About this exercise:
Among the entries below, tally each line containing "hand"; respond with the total only.

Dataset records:
※

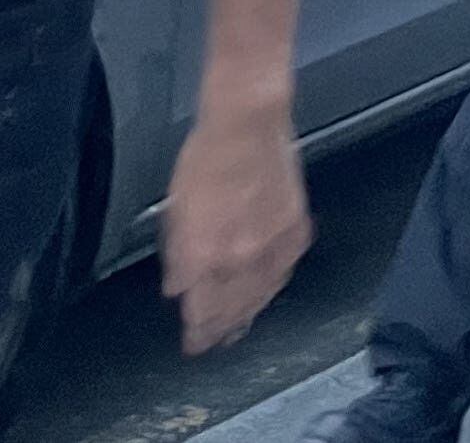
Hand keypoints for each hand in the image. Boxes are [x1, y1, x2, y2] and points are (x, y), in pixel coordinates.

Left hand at [162, 96, 310, 353]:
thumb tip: (178, 287)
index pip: (201, 312)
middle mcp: (240, 259)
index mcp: (205, 256)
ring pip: (261, 296)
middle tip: (215, 341)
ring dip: (248, 313)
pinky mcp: (295, 230)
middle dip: (221, 330)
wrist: (248, 126)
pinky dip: (273, 285)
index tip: (193, 343)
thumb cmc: (206, 158)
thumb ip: (178, 256)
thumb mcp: (175, 210)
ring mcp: (272, 246)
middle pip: (232, 311)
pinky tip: (268, 289)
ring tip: (241, 324)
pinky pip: (284, 271)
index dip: (197, 333)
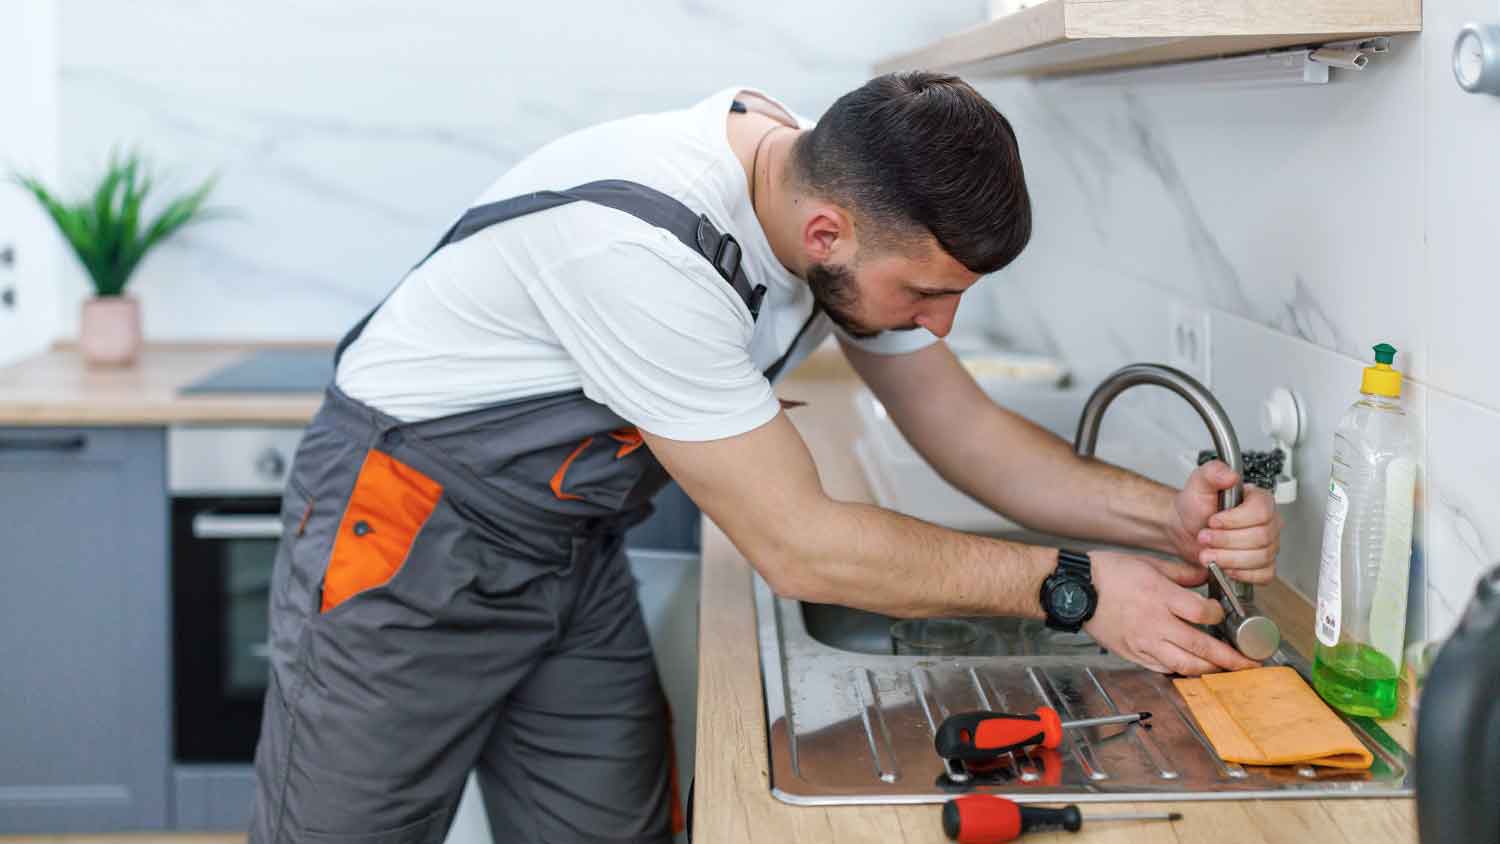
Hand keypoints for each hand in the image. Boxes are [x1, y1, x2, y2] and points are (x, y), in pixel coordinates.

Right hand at [1083, 550, 1259, 674]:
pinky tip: (1191, 669)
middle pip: (1201, 647)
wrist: (1075, 590)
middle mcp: (1154, 623)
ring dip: (1209, 670)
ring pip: (1184, 665)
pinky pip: (1161, 669)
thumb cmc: (1107, 573)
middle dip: (1230, 659)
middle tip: (1250, 664)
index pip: (1203, 614)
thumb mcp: (1149, 563)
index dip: (1220, 616)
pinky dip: (1180, 671)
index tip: (1223, 614)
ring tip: (1225, 671)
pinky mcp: (1133, 654)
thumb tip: (1205, 577)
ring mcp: (1143, 642)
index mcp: (1160, 596)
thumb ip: (1181, 573)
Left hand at [1166, 460, 1281, 585]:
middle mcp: (1268, 522)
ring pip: (1261, 557)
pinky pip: (1264, 574)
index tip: (1213, 521)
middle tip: (1204, 537)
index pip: (1262, 512)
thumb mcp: (1198, 484)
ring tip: (1207, 553)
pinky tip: (1224, 567)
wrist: (1185, 527)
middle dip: (1226, 540)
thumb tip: (1230, 475)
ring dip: (1229, 558)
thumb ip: (1212, 472)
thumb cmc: (1195, 506)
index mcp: (1259, 500)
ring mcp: (1268, 544)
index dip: (1235, 520)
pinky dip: (1242, 573)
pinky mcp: (1261, 564)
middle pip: (1261, 537)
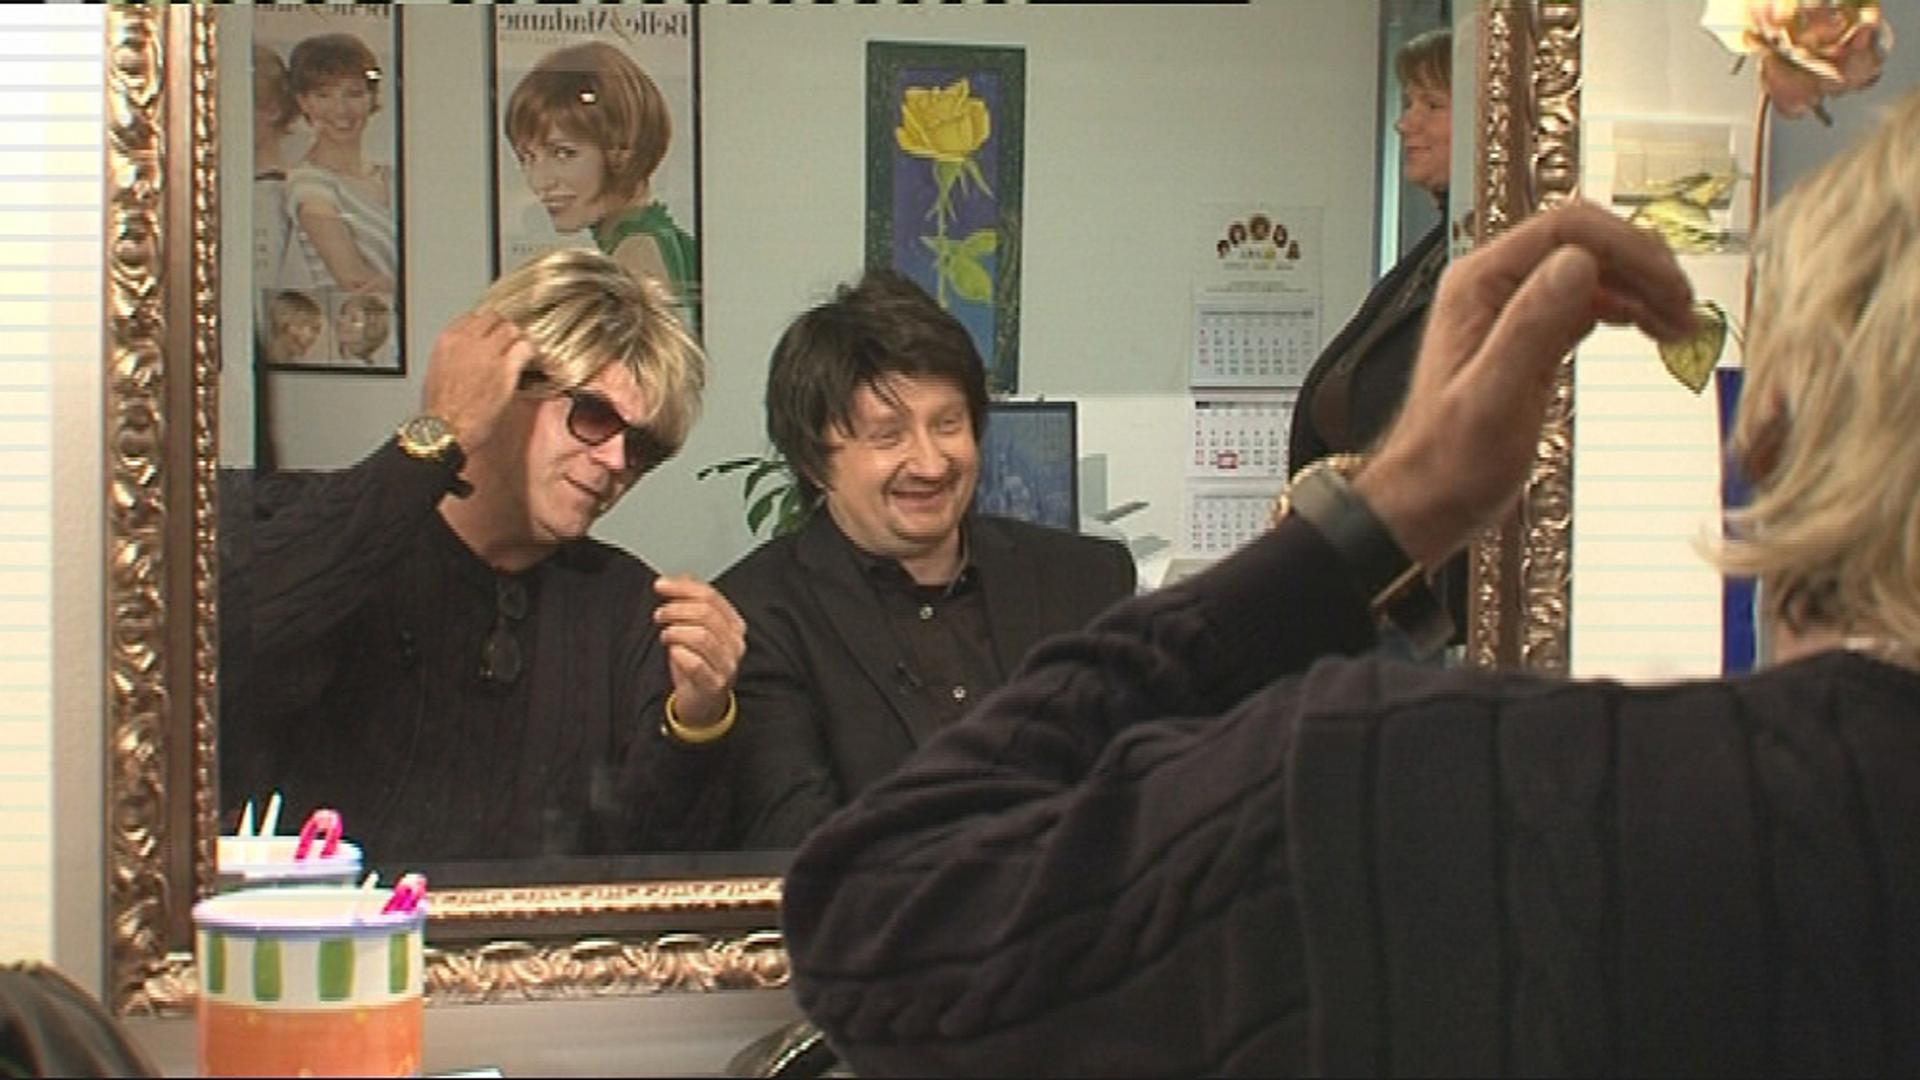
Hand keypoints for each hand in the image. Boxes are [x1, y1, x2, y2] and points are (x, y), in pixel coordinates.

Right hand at [419, 311, 538, 455]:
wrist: (444, 430)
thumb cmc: (439, 409)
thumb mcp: (437, 371)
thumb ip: (454, 355)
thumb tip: (466, 355)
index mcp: (448, 340)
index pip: (474, 317)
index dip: (488, 325)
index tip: (494, 332)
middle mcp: (467, 341)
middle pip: (495, 318)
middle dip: (504, 329)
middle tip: (510, 342)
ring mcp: (488, 353)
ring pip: (512, 329)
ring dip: (518, 340)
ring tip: (521, 352)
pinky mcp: (505, 369)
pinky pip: (525, 348)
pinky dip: (530, 352)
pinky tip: (530, 361)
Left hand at [653, 575, 746, 729]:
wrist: (704, 704)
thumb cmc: (699, 664)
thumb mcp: (696, 629)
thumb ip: (692, 603)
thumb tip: (682, 577)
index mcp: (734, 625)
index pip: (711, 596)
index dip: (683, 588)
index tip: (661, 585)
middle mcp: (735, 644)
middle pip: (705, 613)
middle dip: (676, 609)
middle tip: (660, 615)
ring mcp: (727, 665)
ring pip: (701, 636)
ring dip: (675, 632)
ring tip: (665, 635)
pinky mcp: (714, 684)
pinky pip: (694, 663)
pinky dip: (679, 654)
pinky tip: (673, 652)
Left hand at [1355, 202, 1696, 567]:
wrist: (1426, 502)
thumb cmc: (1450, 462)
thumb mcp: (1495, 397)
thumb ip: (1534, 326)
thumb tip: (1579, 262)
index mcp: (1479, 284)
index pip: (1567, 228)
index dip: (1628, 247)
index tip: (1672, 285)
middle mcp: (1494, 285)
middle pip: (1585, 241)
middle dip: (1643, 265)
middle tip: (1686, 309)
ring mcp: (1511, 308)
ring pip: (1593, 270)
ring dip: (1642, 288)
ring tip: (1681, 326)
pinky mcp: (1529, 335)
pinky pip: (1587, 302)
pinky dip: (1627, 309)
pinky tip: (1651, 331)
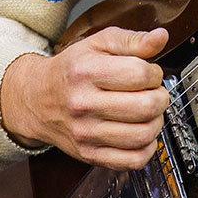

※

Result for this task:
9